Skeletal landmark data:
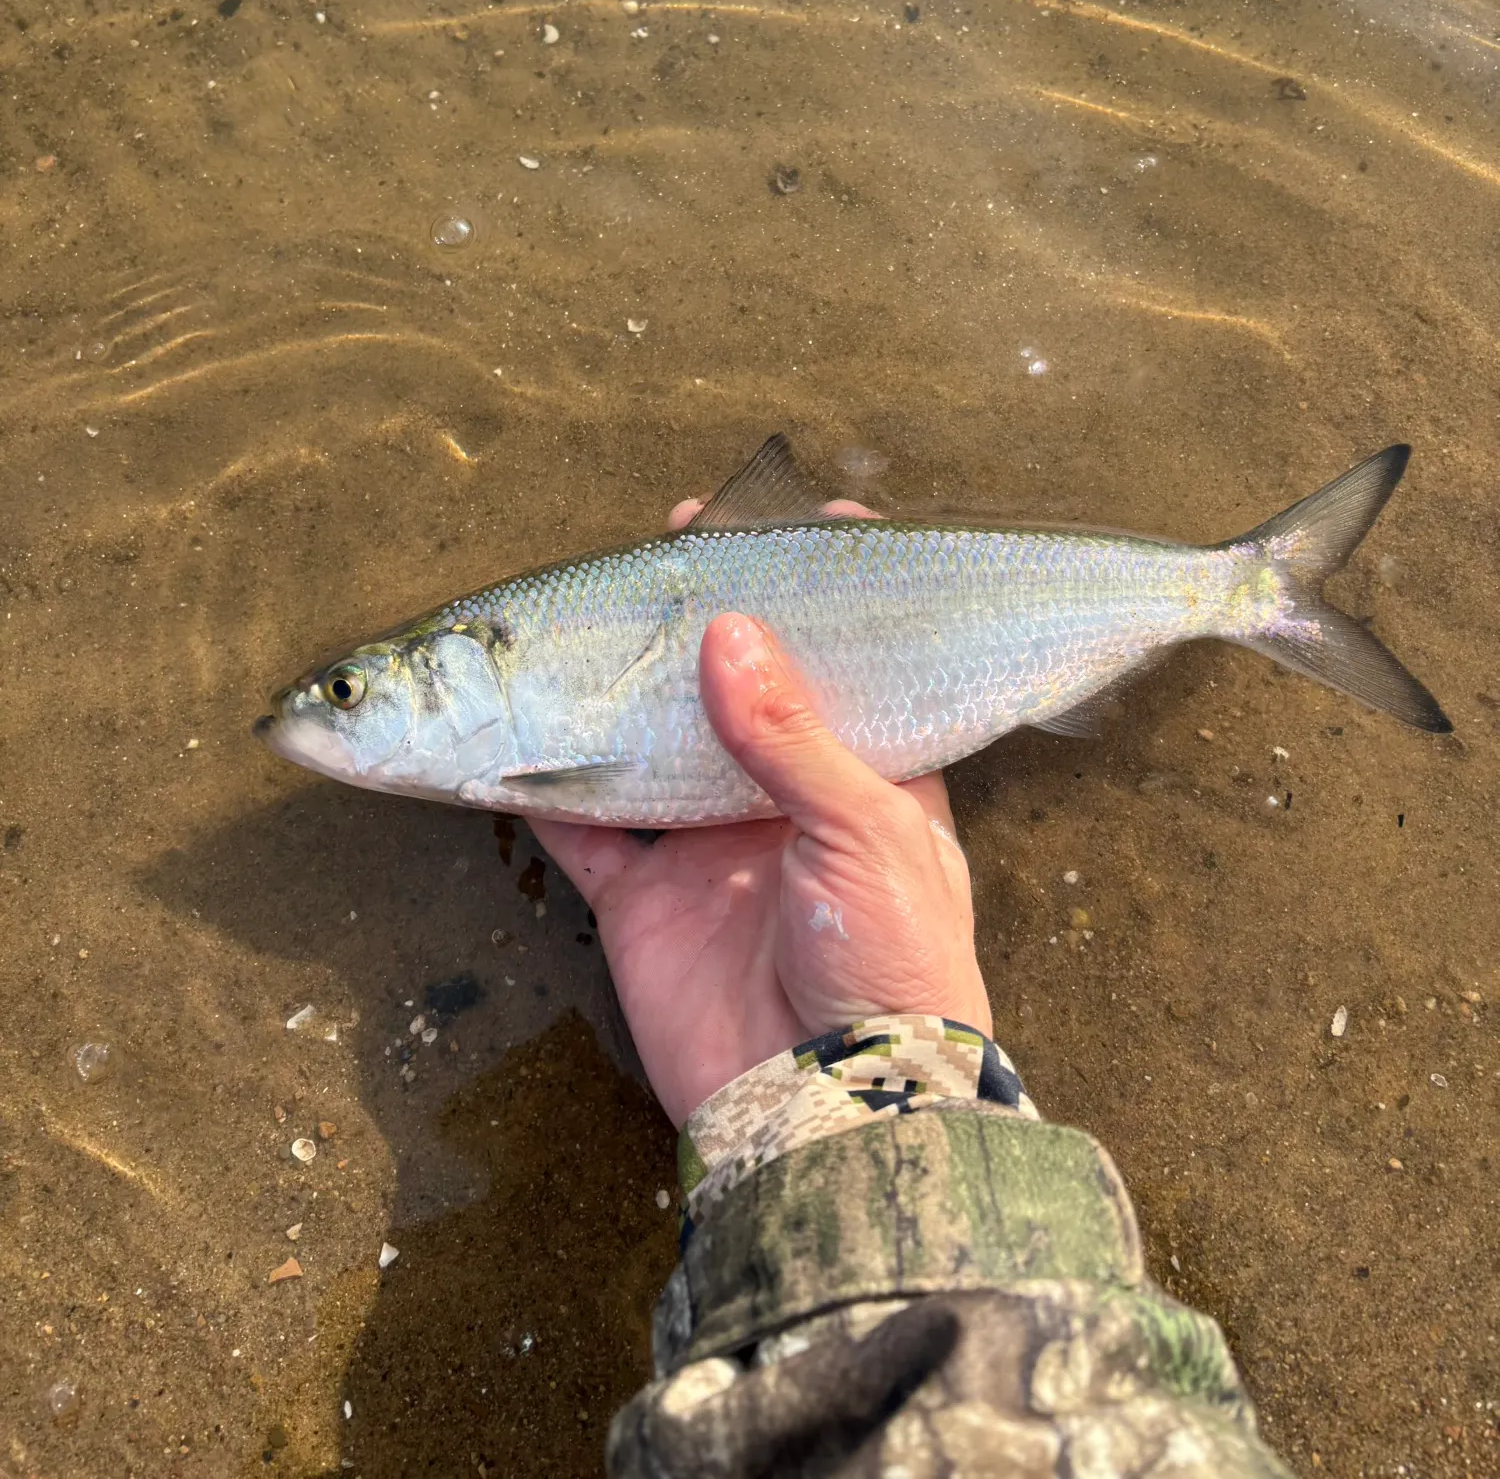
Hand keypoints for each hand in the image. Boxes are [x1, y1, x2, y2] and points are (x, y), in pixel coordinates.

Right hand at [527, 504, 991, 1126]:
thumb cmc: (893, 964)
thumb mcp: (867, 835)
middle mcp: (779, 800)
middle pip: (730, 693)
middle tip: (667, 551)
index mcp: (862, 775)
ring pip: (644, 747)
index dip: (818, 595)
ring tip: (587, 618)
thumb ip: (793, 739)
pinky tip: (511, 738)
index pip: (843, 661)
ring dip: (615, 693)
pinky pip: (578, 831)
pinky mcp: (642, 900)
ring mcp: (704, 846)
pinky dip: (540, 789)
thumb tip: (726, 638)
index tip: (791, 523)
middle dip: (701, 624)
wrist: (834, 1107)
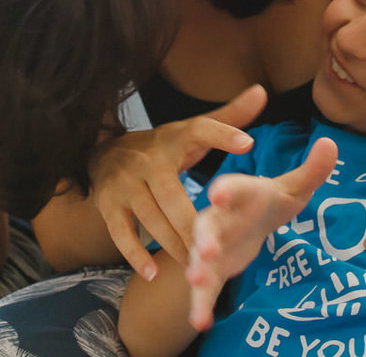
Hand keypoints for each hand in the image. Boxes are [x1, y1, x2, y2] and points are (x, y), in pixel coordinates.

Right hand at [89, 85, 266, 279]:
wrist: (103, 153)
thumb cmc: (162, 146)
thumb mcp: (191, 130)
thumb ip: (229, 117)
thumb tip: (262, 91)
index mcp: (174, 139)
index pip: (201, 131)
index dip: (223, 135)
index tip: (249, 144)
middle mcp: (148, 161)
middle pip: (172, 196)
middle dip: (192, 223)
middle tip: (216, 247)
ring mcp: (125, 185)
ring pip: (151, 219)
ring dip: (172, 245)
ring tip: (197, 264)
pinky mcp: (109, 206)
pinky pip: (121, 233)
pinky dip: (136, 255)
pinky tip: (154, 274)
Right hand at [186, 137, 337, 330]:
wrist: (250, 220)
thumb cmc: (268, 200)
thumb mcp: (293, 187)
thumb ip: (311, 169)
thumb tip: (330, 143)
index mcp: (239, 194)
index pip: (233, 189)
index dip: (226, 191)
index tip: (218, 193)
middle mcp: (220, 218)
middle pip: (207, 224)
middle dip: (204, 236)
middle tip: (204, 250)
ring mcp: (213, 245)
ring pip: (199, 256)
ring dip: (197, 268)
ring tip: (196, 281)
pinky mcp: (213, 269)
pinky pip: (205, 287)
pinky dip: (200, 303)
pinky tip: (199, 321)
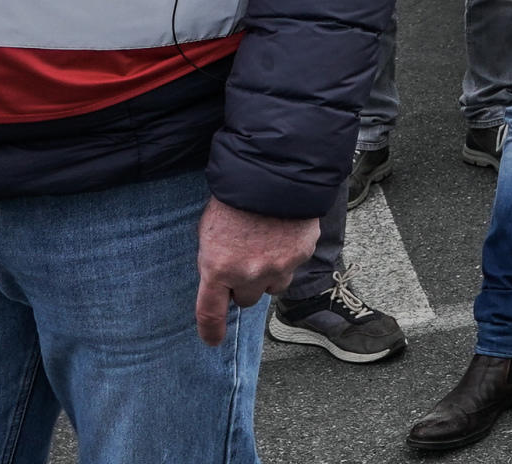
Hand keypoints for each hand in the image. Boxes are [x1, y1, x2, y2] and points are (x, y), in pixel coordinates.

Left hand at [195, 200, 321, 346]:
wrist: (274, 171)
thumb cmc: (234, 197)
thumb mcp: (210, 230)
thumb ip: (215, 260)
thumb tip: (223, 278)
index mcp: (217, 268)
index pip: (210, 313)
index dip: (210, 331)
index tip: (212, 341)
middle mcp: (248, 274)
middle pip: (245, 300)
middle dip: (243, 286)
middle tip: (244, 261)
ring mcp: (278, 266)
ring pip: (273, 287)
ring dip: (268, 274)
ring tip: (267, 245)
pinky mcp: (301, 255)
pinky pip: (293, 266)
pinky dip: (288, 255)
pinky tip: (283, 233)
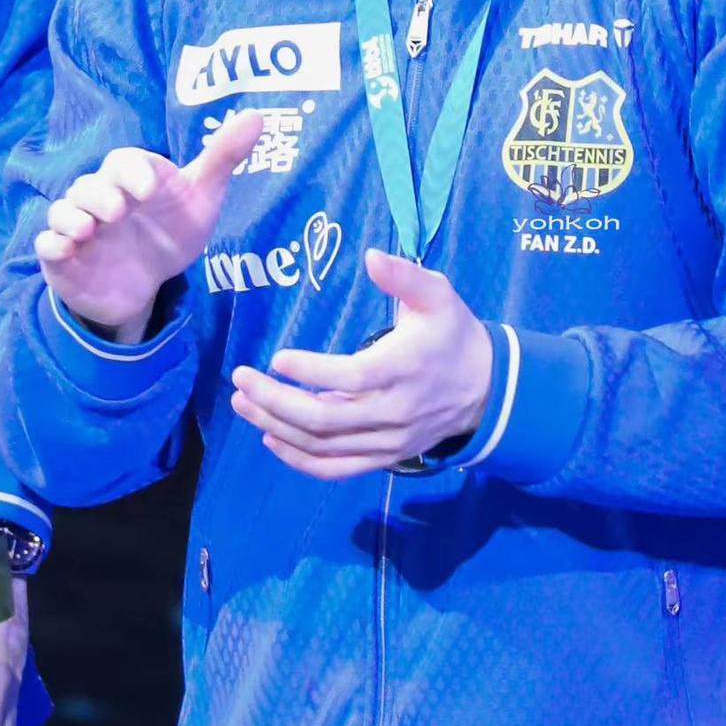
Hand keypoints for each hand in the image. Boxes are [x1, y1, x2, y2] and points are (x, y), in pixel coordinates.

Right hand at [34, 111, 263, 340]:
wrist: (146, 282)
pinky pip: (47, 244)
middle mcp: (101, 197)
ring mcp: (80, 226)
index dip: (133, 171)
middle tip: (119, 212)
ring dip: (72, 217)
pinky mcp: (64, 256)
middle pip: (88, 186)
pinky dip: (53, 244)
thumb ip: (223, 158)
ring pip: (63, 211)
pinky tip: (68, 250)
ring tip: (89, 229)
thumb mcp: (201, 197)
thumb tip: (257, 117)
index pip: (124, 161)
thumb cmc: (171, 230)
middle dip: (101, 196)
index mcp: (131, 177)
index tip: (150, 188)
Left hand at [230, 249, 493, 479]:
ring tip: (242, 404)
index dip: (311, 372)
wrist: (486, 389)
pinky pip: (336, 468)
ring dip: (276, 426)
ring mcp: (388, 441)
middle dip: (274, 401)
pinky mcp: (384, 458)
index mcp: (405, 368)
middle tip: (240, 379)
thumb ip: (404, 276)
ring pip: (323, 445)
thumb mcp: (438, 295)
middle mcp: (394, 411)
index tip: (277, 358)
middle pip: (324, 417)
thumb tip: (370, 256)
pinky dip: (299, 460)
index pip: (352, 377)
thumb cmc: (453, 334)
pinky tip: (270, 438)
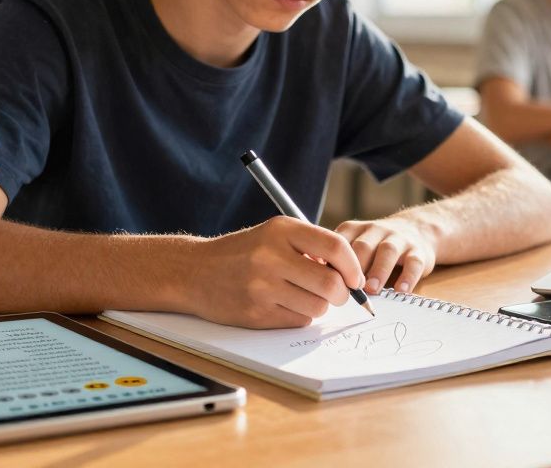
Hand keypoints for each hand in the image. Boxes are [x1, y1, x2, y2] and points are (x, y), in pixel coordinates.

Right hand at [194, 216, 364, 328]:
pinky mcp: (256, 313)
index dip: (353, 266)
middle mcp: (270, 256)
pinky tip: (283, 305)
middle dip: (342, 294)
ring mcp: (262, 287)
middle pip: (330, 284)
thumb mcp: (273, 235)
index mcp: (280, 230)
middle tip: (338, 294)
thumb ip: (310, 247)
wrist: (194, 272)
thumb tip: (350, 274)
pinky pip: (298, 320)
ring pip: (317, 306)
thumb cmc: (243, 252)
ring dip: (319, 306)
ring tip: (302, 296)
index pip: (335, 247)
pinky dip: (299, 315)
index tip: (355, 278)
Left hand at [334, 217, 437, 294]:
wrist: (416, 230)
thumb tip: (317, 282)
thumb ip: (337, 260)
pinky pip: (414, 262)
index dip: (334, 261)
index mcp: (356, 230)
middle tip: (349, 288)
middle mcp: (376, 231)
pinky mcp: (418, 251)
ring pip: (388, 251)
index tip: (328, 280)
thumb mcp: (355, 244)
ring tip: (372, 290)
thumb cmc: (376, 246)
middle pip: (363, 245)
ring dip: (379, 270)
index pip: (341, 241)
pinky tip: (401, 290)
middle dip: (355, 267)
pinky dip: (408, 276)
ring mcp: (398, 239)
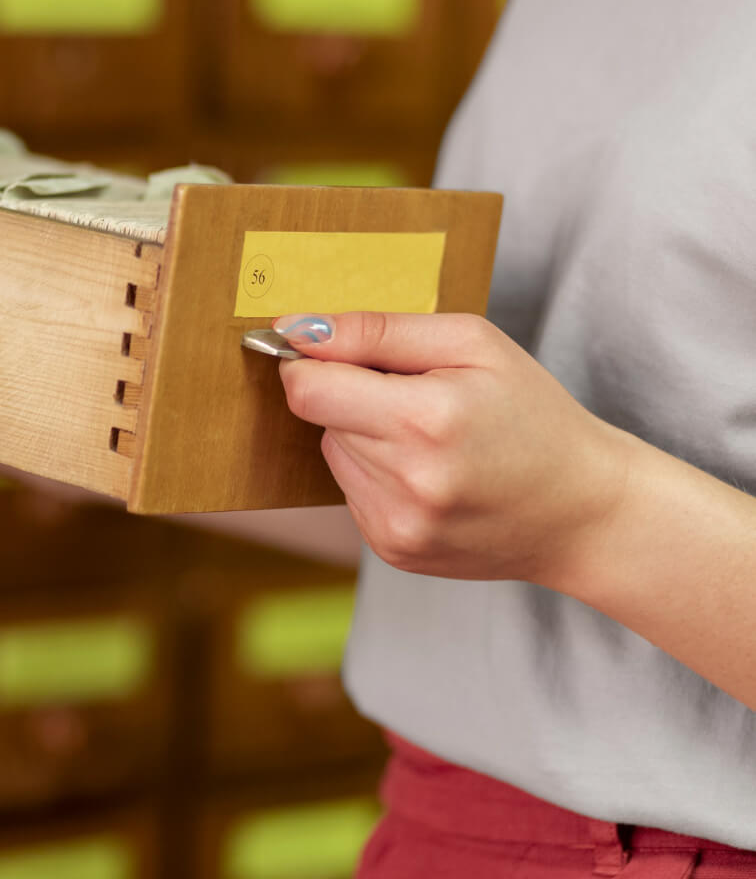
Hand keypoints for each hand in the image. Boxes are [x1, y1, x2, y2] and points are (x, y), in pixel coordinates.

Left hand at [273, 312, 634, 585]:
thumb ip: (376, 331)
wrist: (584, 511)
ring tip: (433, 440)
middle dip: (353, 395)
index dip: (307, 362)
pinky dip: (378, 474)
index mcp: (424, 419)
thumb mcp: (472, 344)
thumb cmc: (533, 415)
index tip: (325, 351)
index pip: (306, 389)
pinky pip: (352, 491)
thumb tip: (294, 329)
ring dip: (364, 436)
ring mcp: (397, 524)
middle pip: (321, 417)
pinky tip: (431, 475)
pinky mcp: (393, 549)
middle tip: (420, 397)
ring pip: (333, 452)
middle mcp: (405, 480)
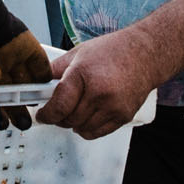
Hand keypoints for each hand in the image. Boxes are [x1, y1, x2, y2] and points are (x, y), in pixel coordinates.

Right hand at [0, 26, 54, 139]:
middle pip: (13, 95)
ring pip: (28, 84)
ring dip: (33, 97)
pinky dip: (46, 79)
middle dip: (18, 111)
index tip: (3, 126)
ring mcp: (15, 61)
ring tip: (39, 111)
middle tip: (25, 124)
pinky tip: (50, 92)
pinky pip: (41, 68)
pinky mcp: (31, 52)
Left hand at [38, 29, 155, 138]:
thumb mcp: (79, 53)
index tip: (42, 115)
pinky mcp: (123, 116)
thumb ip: (56, 70)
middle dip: (58, 118)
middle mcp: (100, 92)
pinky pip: (96, 133)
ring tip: (75, 109)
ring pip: (81, 129)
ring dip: (73, 124)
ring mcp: (113, 106)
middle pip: (69, 120)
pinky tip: (88, 115)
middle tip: (57, 110)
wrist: (146, 54)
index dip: (46, 114)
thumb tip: (37, 84)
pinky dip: (87, 128)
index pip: (59, 105)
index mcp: (84, 74)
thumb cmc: (113, 50)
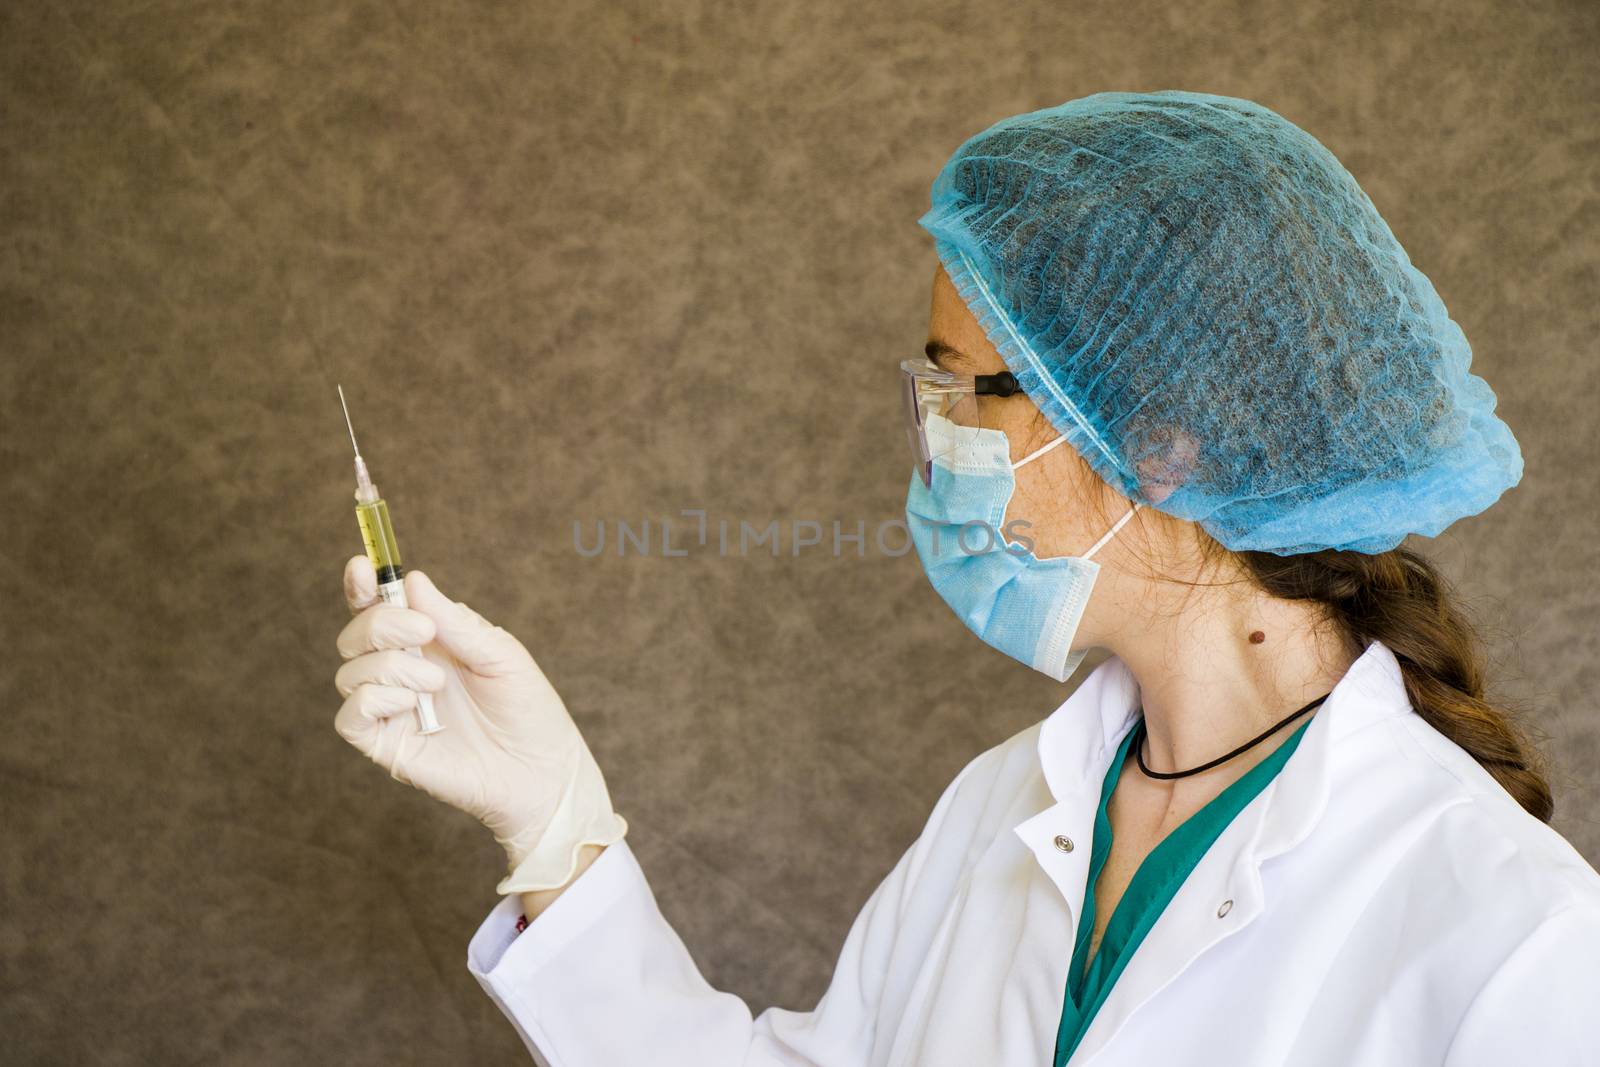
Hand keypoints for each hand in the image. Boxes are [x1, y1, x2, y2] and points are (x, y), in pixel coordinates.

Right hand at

Task goal - An exact transcription is needed of the lines from the one with "middle tip: (204, 250)" to the one with "middle mcp: (394, 411)" above, both ends included, with pictures left out.

Finished exercise -
middle tip: (204, 250)
ring mcp: (213, 245)
ring pip: (199, 256)
ring dip: (197, 268)
ring tip: (196, 281)
pinky mcp: (213, 269)
pinky pip: (205, 287)
pinky dip: (200, 303)
pinky tip: (199, 321)
Hand keypoints for each hand in the image. Boxes are [x1, y1, x2, y2] and points are (x, y), in pixel coordinates.

Left hand at [195, 200, 321, 346]:
wrist: (274, 171)
thumb cmc: (234, 197)
thumb mcp: (210, 230)
thumb ip: (215, 260)
thumb tip: (223, 278)
index mcp: (217, 268)
index pip: (210, 313)
index dip: (210, 331)
index tip: (212, 341)
middle mcp: (248, 274)
middle pip: (245, 300)
middle dip: (243, 286)
middle tip: (244, 261)
ring mcp: (278, 266)
ring pip: (273, 287)
ring dip: (268, 274)
ring tip: (267, 245)
pinky mcp: (301, 255)
pinky pip: (293, 266)
pinky dip: (288, 255)
pinky tip: (283, 233)
Hand keypoints for each hand in the image. Boxes are [x1, y1, x2, y2] and points are (x, y), in pixel coordinates.

Right hand at [34, 111, 263, 340]:
wrist: (146, 282)
pinky pip: (47, 244)
middle mcp: (101, 197)
ring mcp: (80, 226)
index dip: (133, 171)
middle tip: (119, 212)
ring dip: (72, 217)
pinky mcp: (64, 256)
middle pip: (88, 186)
pinky dip: (53, 244)
thumb ip: (223, 158)
ring pip: (63, 211)
pinky tip: (68, 250)
ring tip: (89, 229)
thumb mcp: (201, 197)
thumb tip: (257, 117)
index pip: (124, 161)
thumb cmc: (171, 230)
middle dip: (101, 196)
index mcp: (131, 177)
index tip: (150, 188)
Left hand at [230, 249, 493, 479]:
ring tip: (242, 404)
index dip: (311, 372)
wrist: (486, 389)
pinky pip: (336, 468)
ring dip: (276, 426)
ring mcp: (388, 441)
middle dip: (274, 401)
pinky mcp: (384, 458)
index mcp: (405, 368)
middle tip: (240, 379)
thumb ip: (404, 276)
ring pip: (323, 445)
thumb mcp: (438, 295)
middle mcp: (394, 411)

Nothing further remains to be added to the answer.